2017-10-03 12:39:22 +03:00
Avi Kivity
78eae8bf48 Revert "Merge "Make restricting_mutation_reader more accurate" from Botond"
This reverts commit c6e5dcc556, reversing
changes made to 19b21a0ab2. Failes to build,
plus author has more changes.
2017-10-03 11:58:59 +03:00
Botond Dénes
43dba8f173 Update reader restriction related metrics
Update description of existing reader count metrics, add memory
consumption metrics.
2017-09-20 11:16:21 +03:00
Botond Dénes
33e97e7457 restricted_mutation_reader: restrict based-on memory consumption
Restrict readers based on their memory consumption, instead of the count
of the top-level readers. To do this an interposer is installed at the
input_stream level which tracks buffers emmited by the stream. This way
we can have an accurate picture of the readers' actual memory
consumption.
New readers will consume 16k units from the semaphore up-front. This is
to account their own memory-consumption, apart from the buffers they
will allocate. Creating the reader will be deferred to when there are
enough resources to create it. As before only new readers will be
blocked on an exhausted semaphore, existing readers can continue to
work.
2017-09-20 11:14:35 +03:00
Botond Dénes
e4a9e55e0d mutation_reader.hh: Move restricted_reader related code
In preparation of make_restricted_reader taking a mutation_source as
its argument.
2017-09-20 11:12:57 +03:00
Tomasz Grabiec
8a9f0f86e7 mutation_source: Introduce mutation_source::make_partition_presence_checker()
Every mutation source can have a presence checker. By default all
answer "maybe contains".

Having this on mutation_source level will be useful for simplifying
cache update flow. The cache can ask the right snapshot for a presence
checker rather than relying on database to know when and how to make
the right one which preserves all invariants.
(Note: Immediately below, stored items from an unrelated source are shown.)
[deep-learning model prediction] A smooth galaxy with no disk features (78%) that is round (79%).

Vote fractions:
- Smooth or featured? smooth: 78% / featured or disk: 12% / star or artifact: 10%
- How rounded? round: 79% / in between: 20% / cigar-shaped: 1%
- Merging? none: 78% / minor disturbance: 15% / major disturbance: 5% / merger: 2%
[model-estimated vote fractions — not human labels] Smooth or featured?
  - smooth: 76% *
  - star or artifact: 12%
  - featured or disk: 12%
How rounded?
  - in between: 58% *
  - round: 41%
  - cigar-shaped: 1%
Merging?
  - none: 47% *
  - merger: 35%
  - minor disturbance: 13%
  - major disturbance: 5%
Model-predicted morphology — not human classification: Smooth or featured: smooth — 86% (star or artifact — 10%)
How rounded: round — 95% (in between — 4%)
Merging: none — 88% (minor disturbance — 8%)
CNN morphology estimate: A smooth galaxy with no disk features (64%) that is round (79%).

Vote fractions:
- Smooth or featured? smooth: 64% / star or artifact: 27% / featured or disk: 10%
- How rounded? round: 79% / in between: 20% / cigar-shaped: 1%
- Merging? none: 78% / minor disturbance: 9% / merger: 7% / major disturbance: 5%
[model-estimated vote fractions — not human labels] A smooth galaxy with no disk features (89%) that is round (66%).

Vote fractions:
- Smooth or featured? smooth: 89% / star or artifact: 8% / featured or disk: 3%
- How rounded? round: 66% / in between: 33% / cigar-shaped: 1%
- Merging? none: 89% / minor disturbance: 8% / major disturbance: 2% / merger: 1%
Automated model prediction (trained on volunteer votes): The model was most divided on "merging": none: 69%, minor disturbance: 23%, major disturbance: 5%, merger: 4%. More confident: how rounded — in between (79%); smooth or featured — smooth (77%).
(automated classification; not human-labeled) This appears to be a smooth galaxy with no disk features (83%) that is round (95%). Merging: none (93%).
This will be especially useful once all updates of the underlying
mutation source of cache (e.g. sstable list) will have to go through
cache for safety reasons.
2017-09-04 10:04:29 +02:00
Tomasz Grabiec
065feb1b7b mutation_reader: Move definitions up in the header 2017-09-04 10:04:29 +02:00
Tomasz Grabiec
4e4839082b mutation_reader: Use constructor delegation to reduce code duplication 2017-09-04 10:04:29 +02:00
Duarte Nunes
7fb6a74302 combined_mutation_reader: Drop exhausted readers if not in FF mode
Exhausted readers can be fast forwarded, so we have to keep them
around. However, if the current reader is not fast forwardable, then
we can drop those readers and their buffers.

Signed-off-by: Duarte Nunes <duarte@scylladb.com>
2017-08-14 14:37:27 +02:00
Duarte Nunes
0b53f88a42 combined_mutation_reader: Remove superfluous mutation_readers list
The _all_readers variable can do the same job.

Signed-off-by: Duarte Nunes <duarte@scylladb.com>
2017-08-14 14:37:27 +02:00
Botond Dénes
3e97a5cd6b Remove range_sstable_reader
range_sstable_reader is replaced with combined_mutation_reader, using
the incremental_reader_selector.
2017-08-10 12:38:10 +03:00
Botond Dénes
a6b9186cab Add reader_selector to combined_mutation_reader
combined_mutation_reader now accepts as a constructor argument a
reader_selector instance whoose task is to create new readers on
each call to operator()() if needed and possible.
This way it is possible to control how readers are created through
different specializations of reader_selector.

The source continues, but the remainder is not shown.